Спастись и сохранить (Глуховский) - страница 32

Она подходит.

— Привет, Кать. Это Юра.

— Какой Юра?

Она выдерживает паузу, потом начинает хихикать.

— Ну как Государь? Расскажешь за ужином?

— Я не могу. Мы прямо сейчас отправляемся, Кать. Прости. Я хотел нормально.

— И когда обратно?

— Не знаю. Может, скоро. Типа, через пару дней. Я правда не знал…

— Да ничего страшного. Я подожду. Ну ладно, удачи тогда?

— Погоди, Кать. Погоди секунду.

Лисицын озирается вокруг — на мнущихся вокруг скучающих солдафонов, которым лень даже притвориться, что они не греют сейчас уши. Не хочется, чтобы лишние люди сейчас слышали это…

— Кать. Прости, что так… Что сейчас. В общем, да.

— Что — «да»?

— Ну ты тогда мне предложение сделала. Я тебе говорю — «да». Руки и сердца.

— А! Отличнейше.

— Ну или, то есть, ты выйдешь за меня?

— О! — принимается орать кто-то рядом. — Лисицын женится!

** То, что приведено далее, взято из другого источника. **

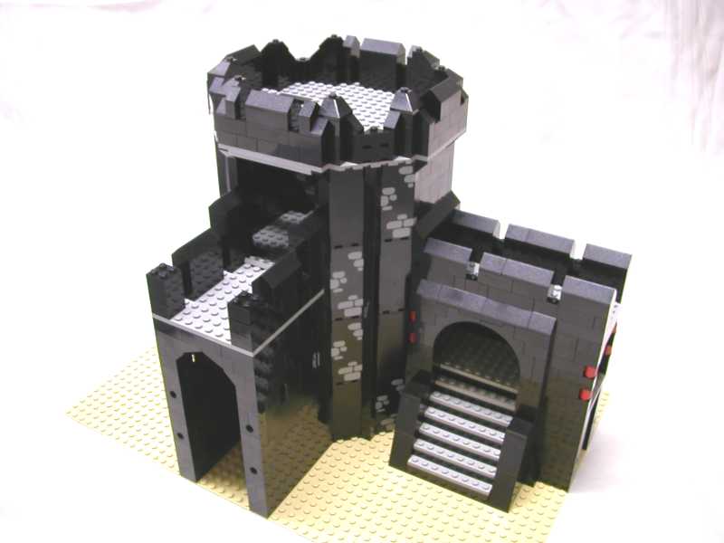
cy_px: 272
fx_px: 774
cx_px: 362
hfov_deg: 50.1
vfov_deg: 38.7
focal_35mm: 37
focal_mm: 5.6
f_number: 2.7
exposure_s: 1/8.6
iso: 100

Качать Лисицына!

— Качать сукиного сына! — восторженно и пьяно поддерживает кто-то другой.

— Вернешься — поговорим, — смеется в трубке Катя. — Я подождала — и ты подождешь.

Живой

1

До Ярославского вокзала их везут черными зарешеченными «Уралами» жандармерии: командование выхлопотало, чтобы не тратить силы личного состава на мотания по Москве. Пять ухоженных грузовиков на огромных колесах вмещают в себя целую казацкую сотню.

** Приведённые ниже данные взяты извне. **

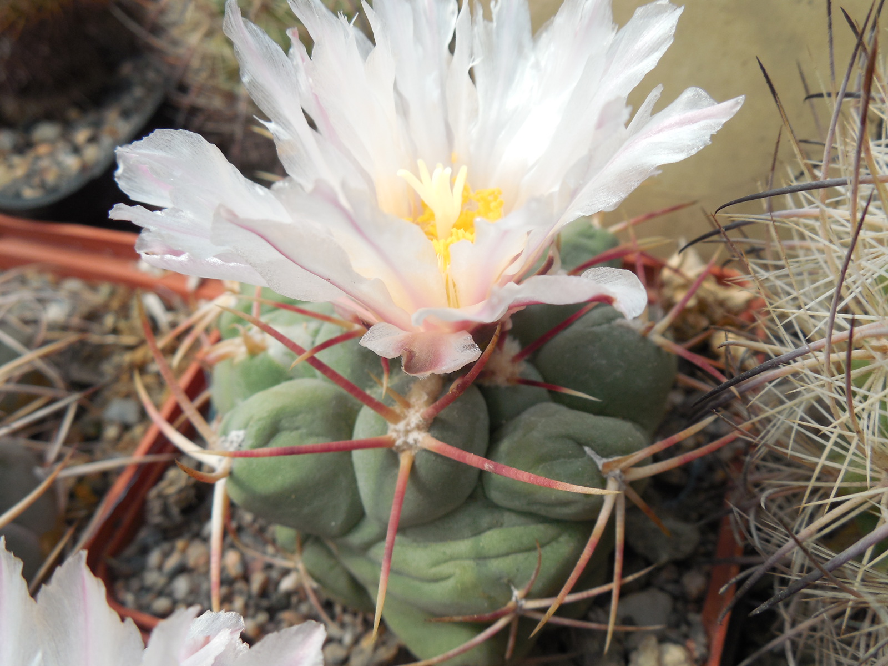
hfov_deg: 58.4
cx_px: 444
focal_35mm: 31
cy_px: 333
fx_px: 795
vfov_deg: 45.4
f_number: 3.6
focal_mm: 5.6
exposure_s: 1/400
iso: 125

Под Лисицыным два сотника — Задорожный и Жилин, каждый командует своей полусотней. Лисицын взял к себе в кабину Задорожного, который кажется ему посмекалистей.

— Что у тебя за хлопцы? — спрашивает у него Лисицын, сплевывая шелуху в кулак.

— Туляки.

— Воевали?

— По западной границе стояли, у Великих Лук. Там бывало всякое, конечно, но воевать прям — нет, не воевали, ваше благородие.

— А другая полусотня что? Семечку будешь?

— Спасибо. — Задорожный подставляет ладонь. — Жилинская? Это рязанские, на базе бывшего десантного училища. И он сам из десантуры. Лобешником кирпич разбивает, вот это вот все. Поэтому и задержался в сотниках.

— С опытом хоть?

— С татарами воевал, которые по нашу сторону Волги остались. В Волгу их как раз сбрасывал. А что, ваш-бродие, придется нам пострелять, да?

— Там бунт, — сообщает Лисицын. — Местный комендант передал, что теперь они там сами за себя, и связь обрубил. Такой там у них командовал Пирогов, бывший ментовской полковник. Сколько лет тихонечко себе сидел, и вот на тебе, сюрприз.

— А что там за войско у них?

— Гарнизончик вшивый. Человек, что ли, двадцать. Граница спокойная.

— А для чего нас тогда целую сотню отправили?

Лисицын вместо объяснений сплевывает шелуху.

За Садовым кольцом красивая Москва заканчивается и начинается Москва обычная: обитаемые подлатанные здания соседствуют с щербатыми заброшенными, в некоторых свет горит только в одной квартире на последнем этаже — старуха, наверное, какая-то не хочет бросать дом, где прожила всю жизнь, и упрямо продолжает таскать себе воду бидонами по лестнице мимо покинутых и дырявых чужих жилищ. Россия сильна инерцией.